WHAT IS REQUIRED –
If a line in the data below contains the word "down", copy it out.

INPUT MATERIAL –
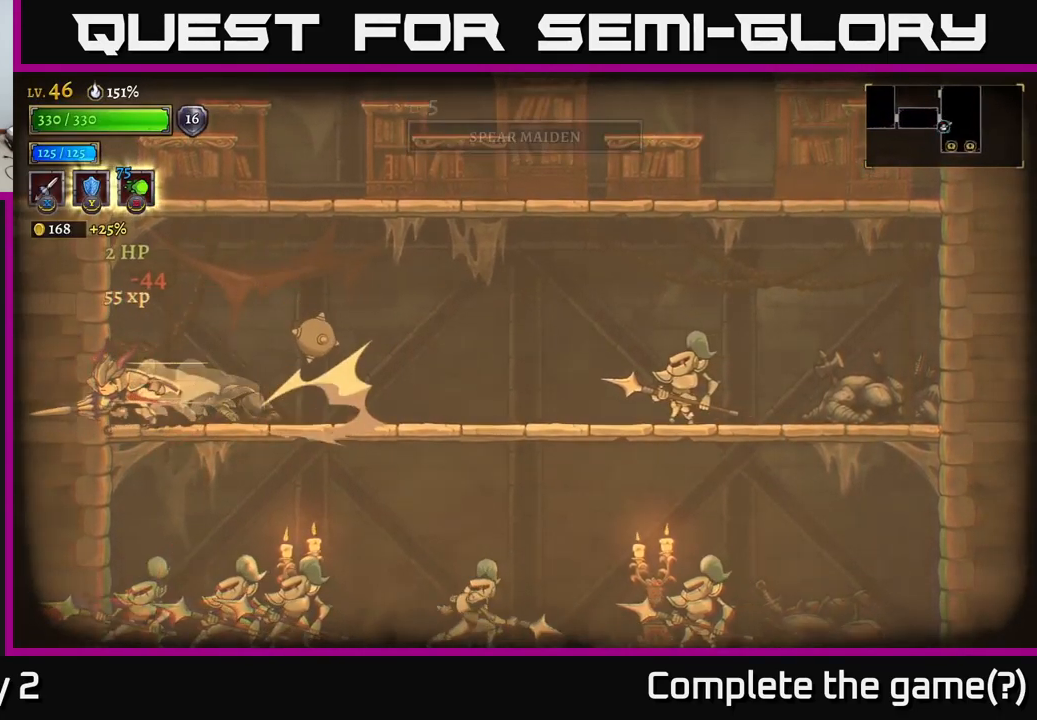
{"buttons": ["X"], "left_stick": "right", "right_stick": "center", "events": [[16, "left_stick", "right"], [216, "A", "down"], [450, "X", "down"], [500, "A", "up"]]}
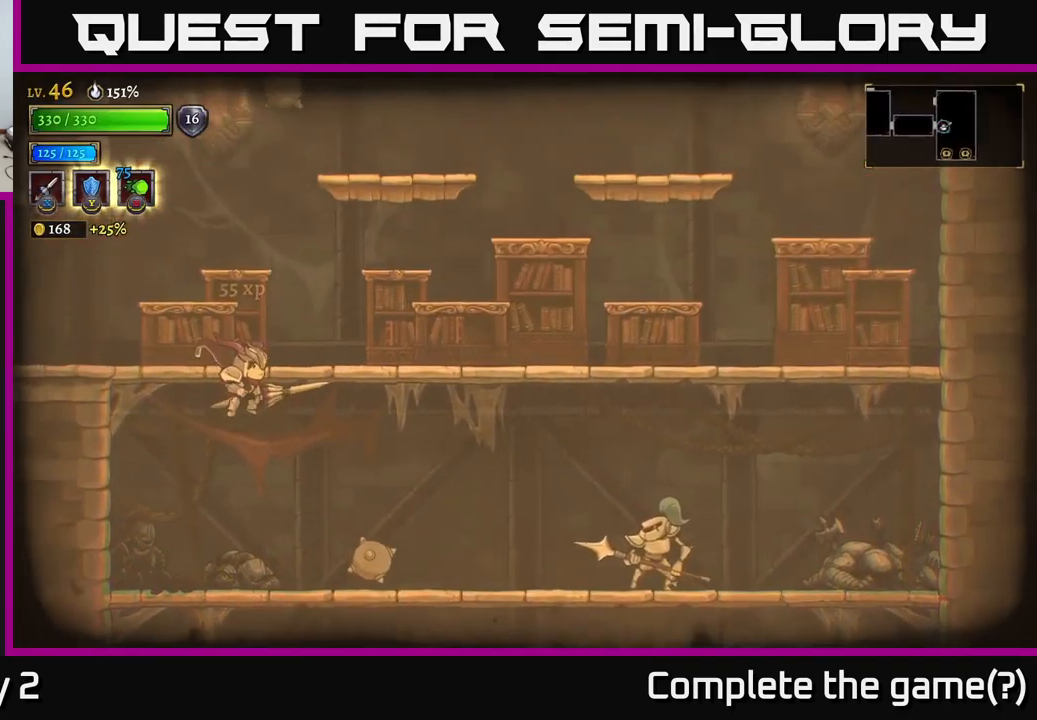
{"buttons": [], "left_stick": "center", "right_stick": "center", "events": [[50, "left_stick", "center"], [450, "X", "up"]]}
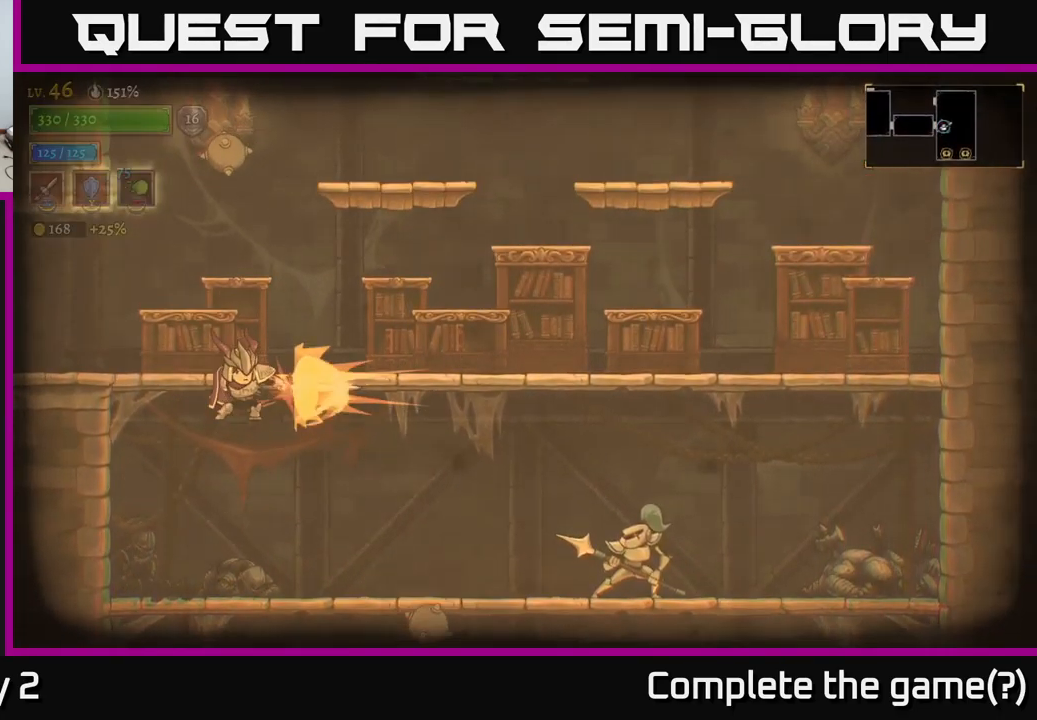
{"buttons": [], "left_stick": "center", "right_stick": "center", "events": []}
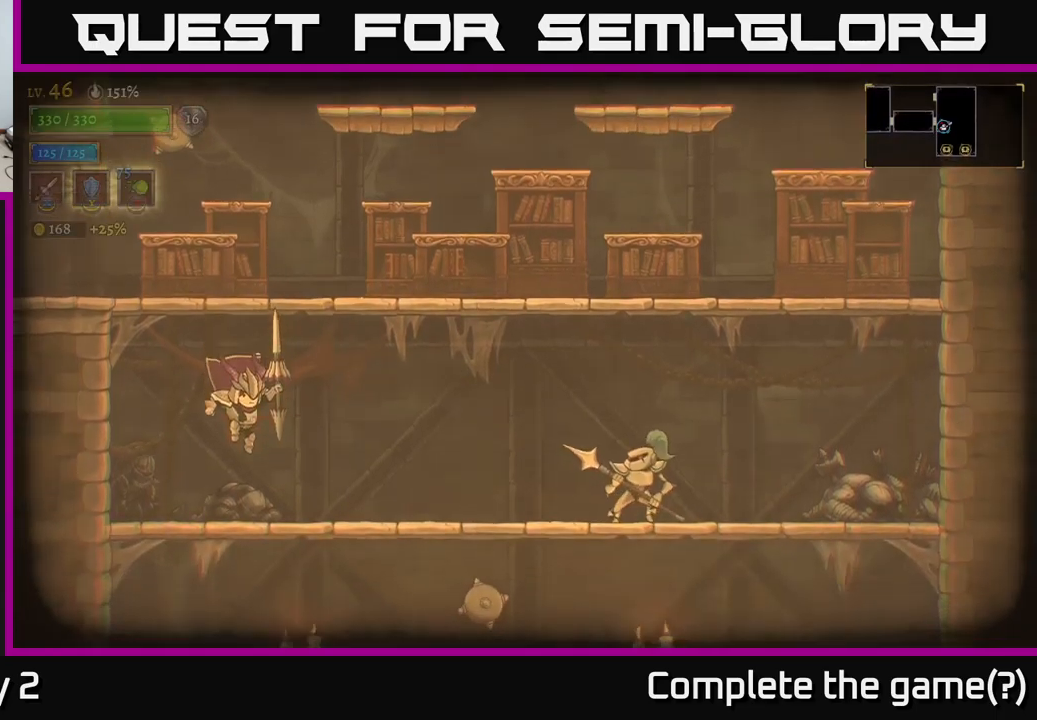
{"buttons": ["X"], "left_stick": "center", "right_stick": "center", "events": [[67, "X", "down"], [83, "left_stick", "right"], [300, "left_stick", "center"]]}
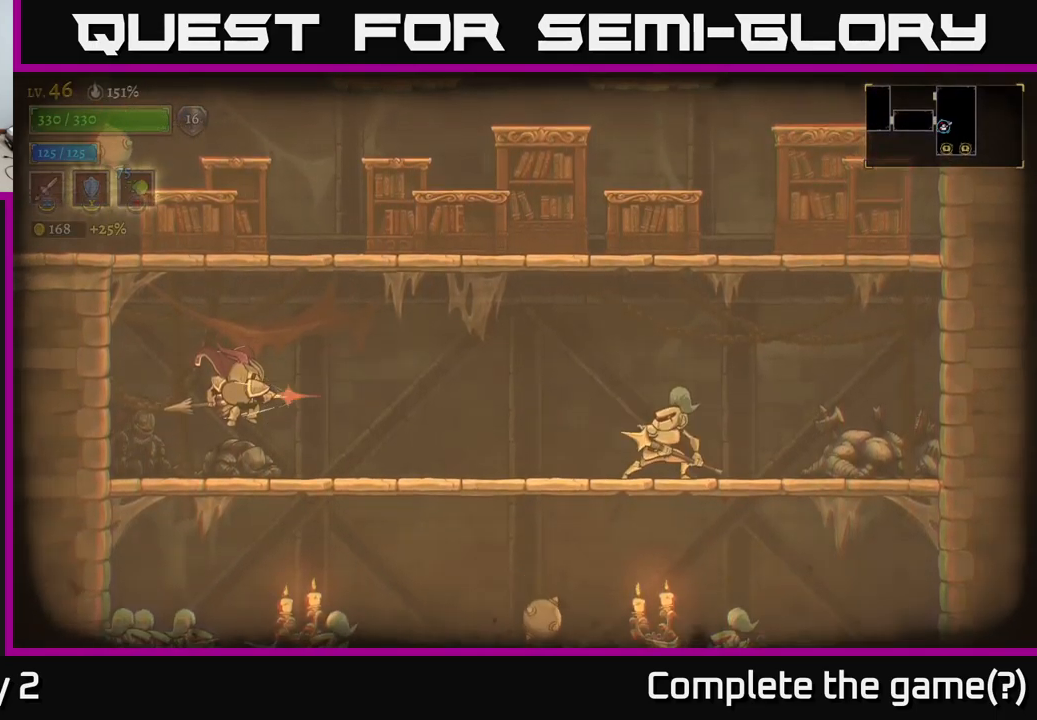
{"buttons": ["X"], "left_stick": "right", "right_stick": "center", "events": [[67, "left_stick", "right"]]}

RESULT OF THIS EXERCISE –
{"buttons": ["X"], "left_stick": "right", "right_stick": "center", "events": [[16, "left_stick", "right"], [216, "A", "down"], [450, "X", "down"], [500, "A", "up"]]}
{"buttons": ["X"], "left_stick": "center", "right_stick": "center", "events": [[67, "X", "down"], [83, "left_stick", "right"], [300, "left_stick", "center"]]}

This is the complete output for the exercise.